恐る恐る目をやると、佐吉は口をへの字にしながらも、いつものような冷静な目で私を見上げていた。




「…謝るな」

「佐吉…でも、」


「二度も言わせるな」


明らかにイライラしたのを隠さないで、彼は眉をひそめた。


「…謝罪されても、困る」


「…しかし…」


納得のいかない私に、佐吉はまたため息をついて空を仰いだ。
空は昔と変わらない、ひたすらに高く青い。



「死は身近なものだ」

ぽつり、佐吉が呟いた。




「だが、この世界は違った。戦がない、身分がない……餓死するものもない、まるで絵空事のような世界だと」


だから、忘れていた。



「いつかは、秀吉様も居られなくなる。しかしあの方は、きっと日の本…いや、世界もその手に掴み取り、天寿を全うされる……!」

「……あー…」


きらきらと目を輝かせて、拳をつくる佐吉に色々と教えたい気にもなったけれど抑えた。さっき怒られたばかりだしな。うん。

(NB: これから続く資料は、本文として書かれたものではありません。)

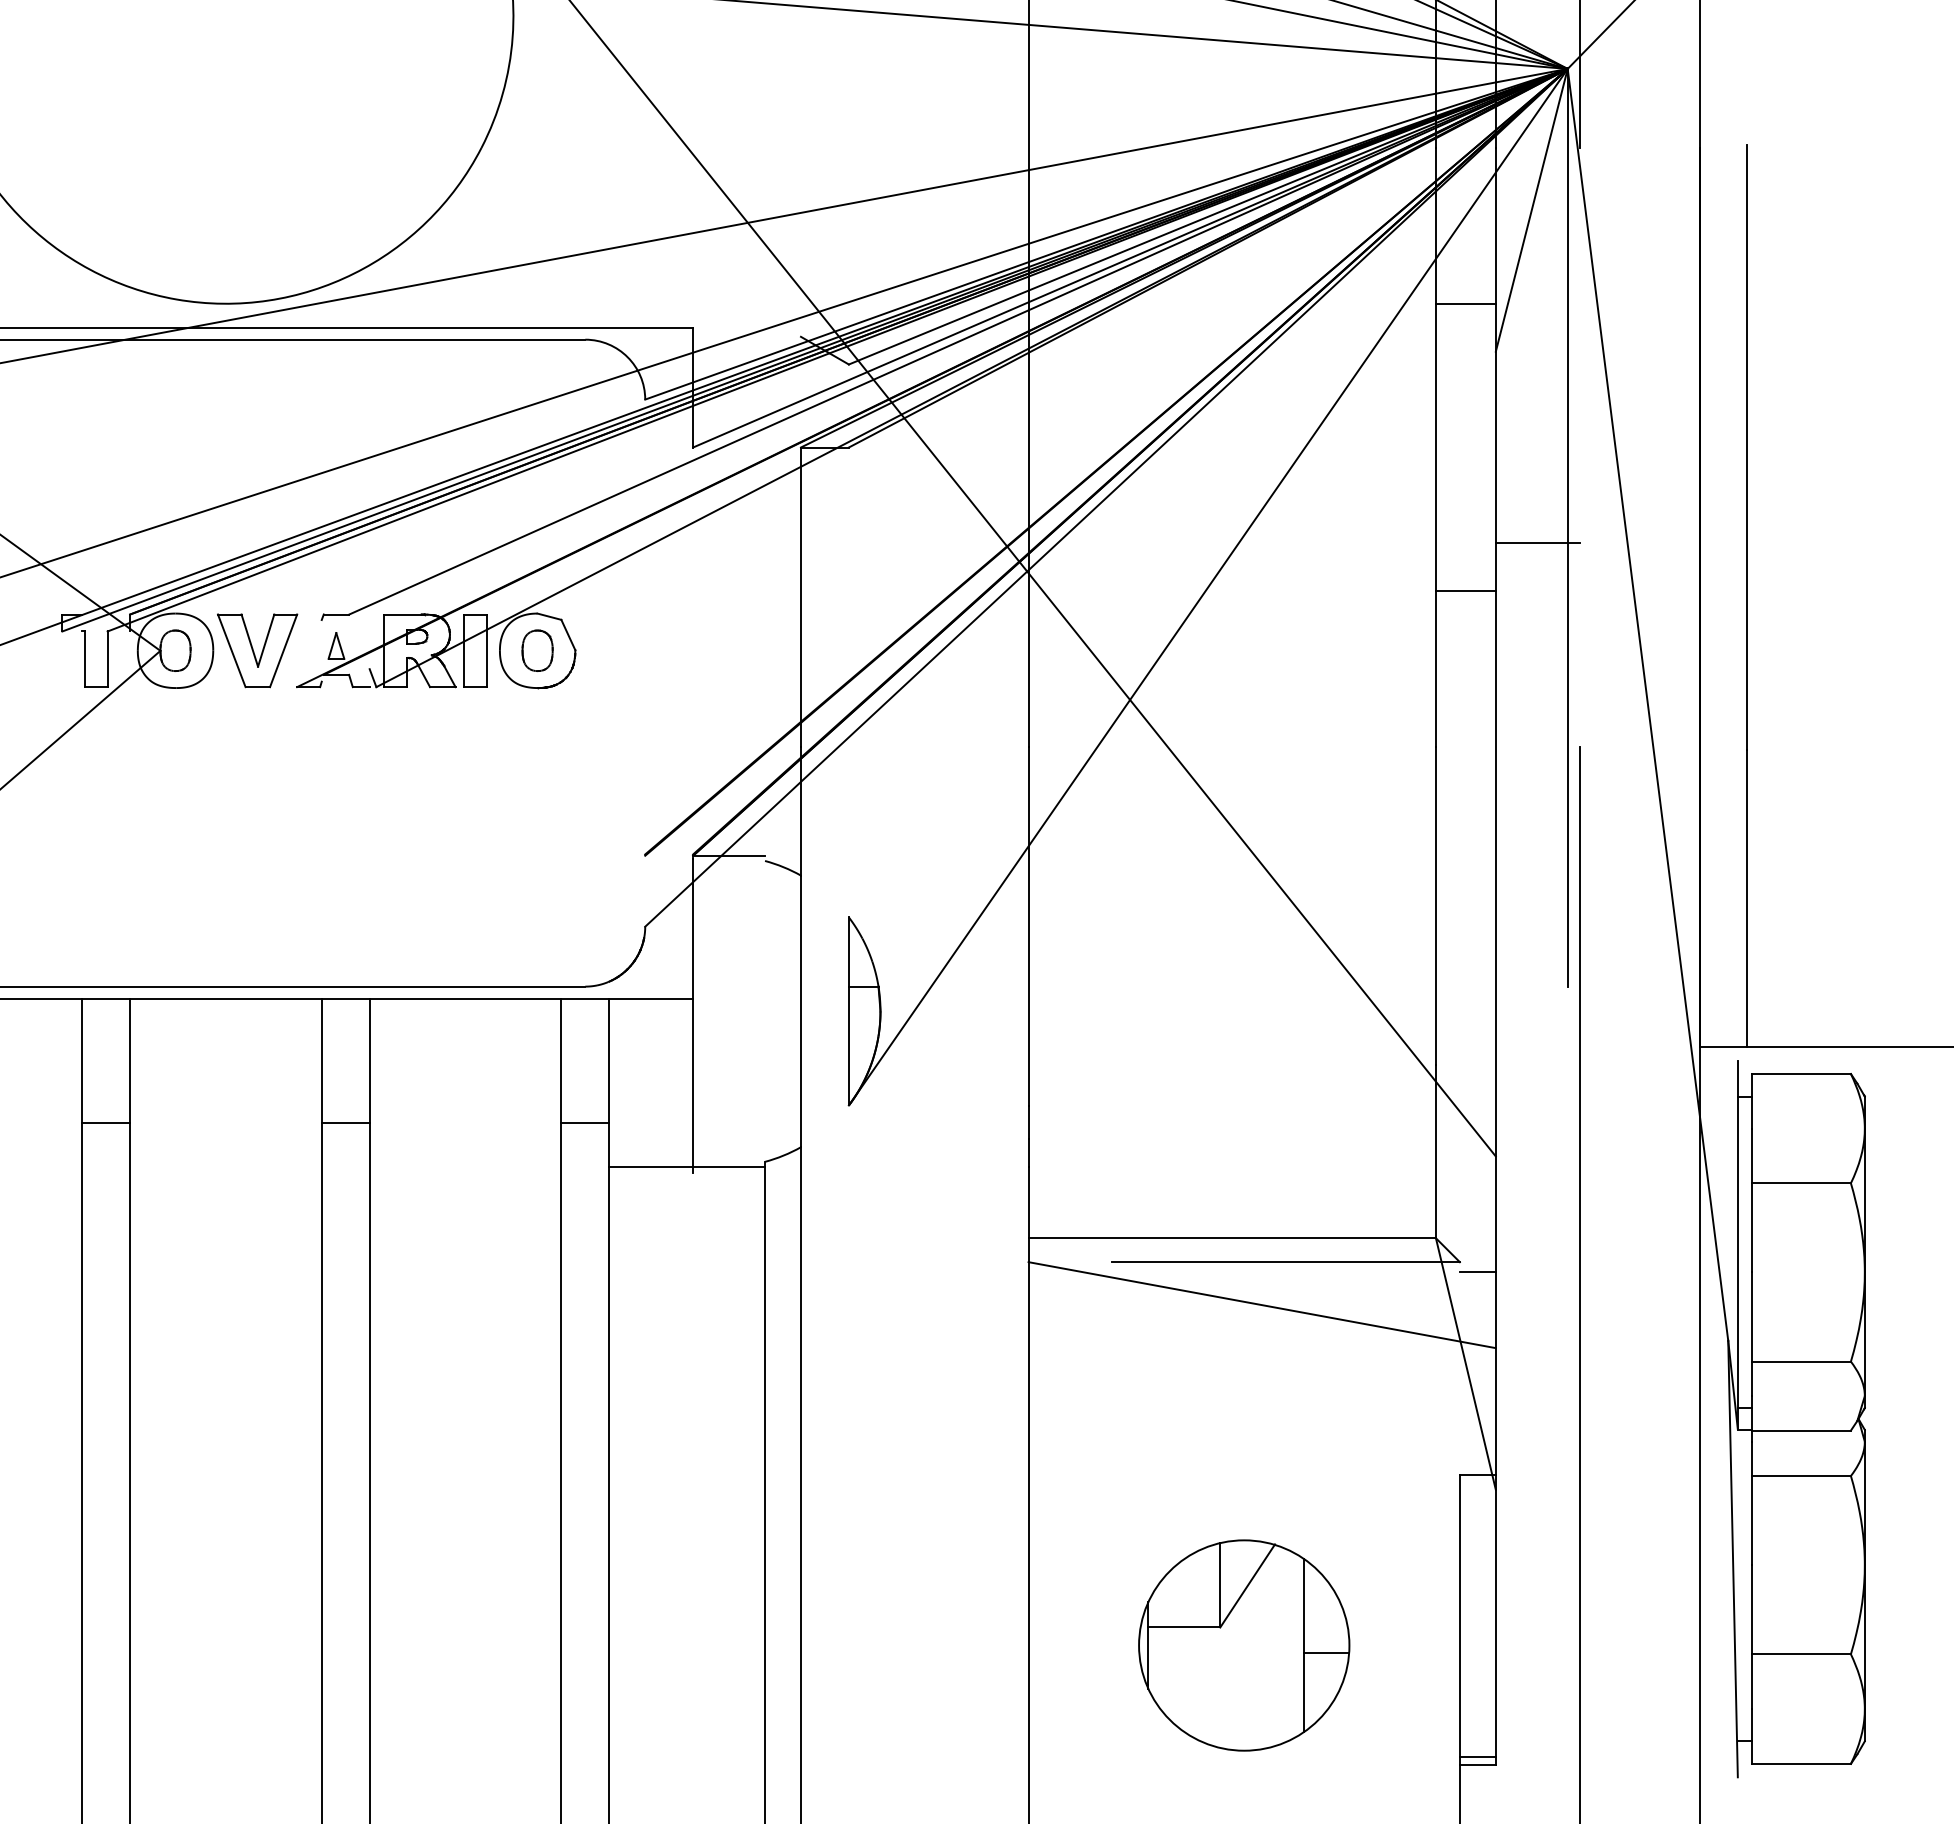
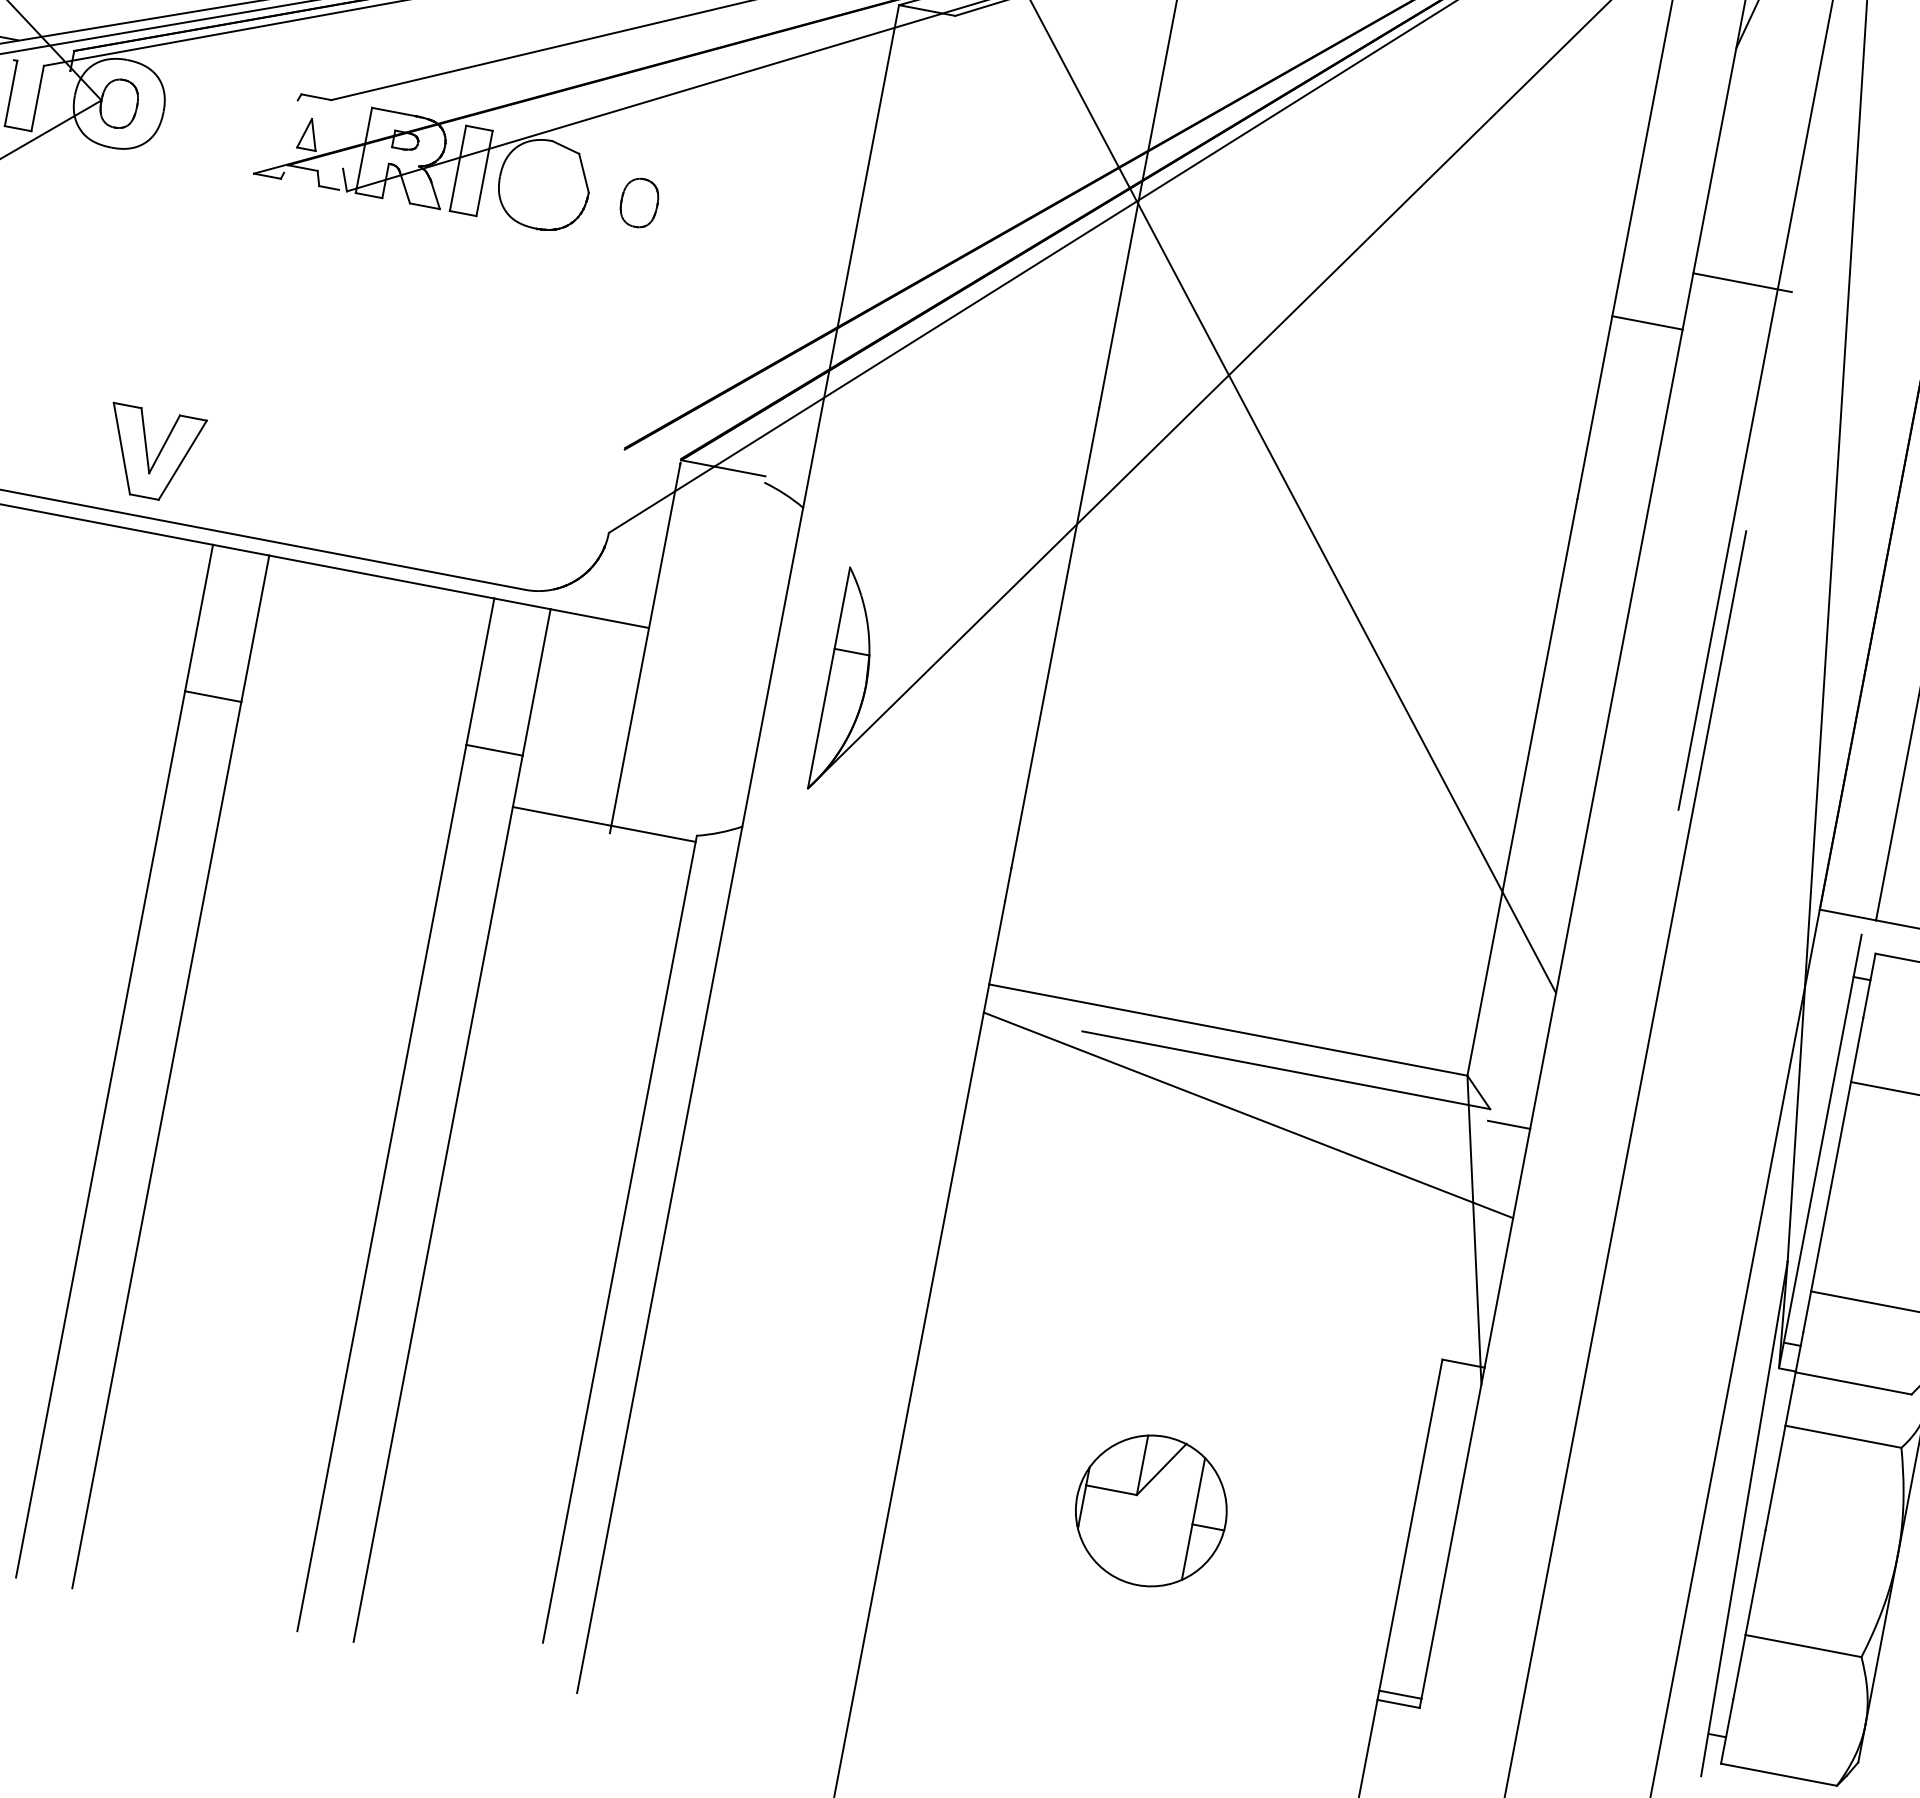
part: (257, 650) -> (152, 454), moved
part: (537, 650) -> (639, 202), moved
part: (1244, 1645) -> (1151, 1510), size x0.6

「…本当なら、こうして鵺子と居られぬ事も分かっている」

ほう、とため息をついた。
最初に出会った時。彼は竹千代にいいように使われていた。
彼の身分だとか、そういう事も知らない私は無神経な事もした。


「…こんな事言うと、不謹慎と思われるやもしれませんが…」


もごもごと口の中で言葉が引き篭もる。

キョトンと私を見つめる佐吉が「なんだ」と呟いたので。




「会えて、良かったと思ってます…」

あれ、平凡な言葉しか出てこないんですけれども。




「…くくっ」


呆気に取られる鵺子の前で、本当に珍しく佐吉が笑った。


少し、嘲り笑いなのが気掛かりであるが。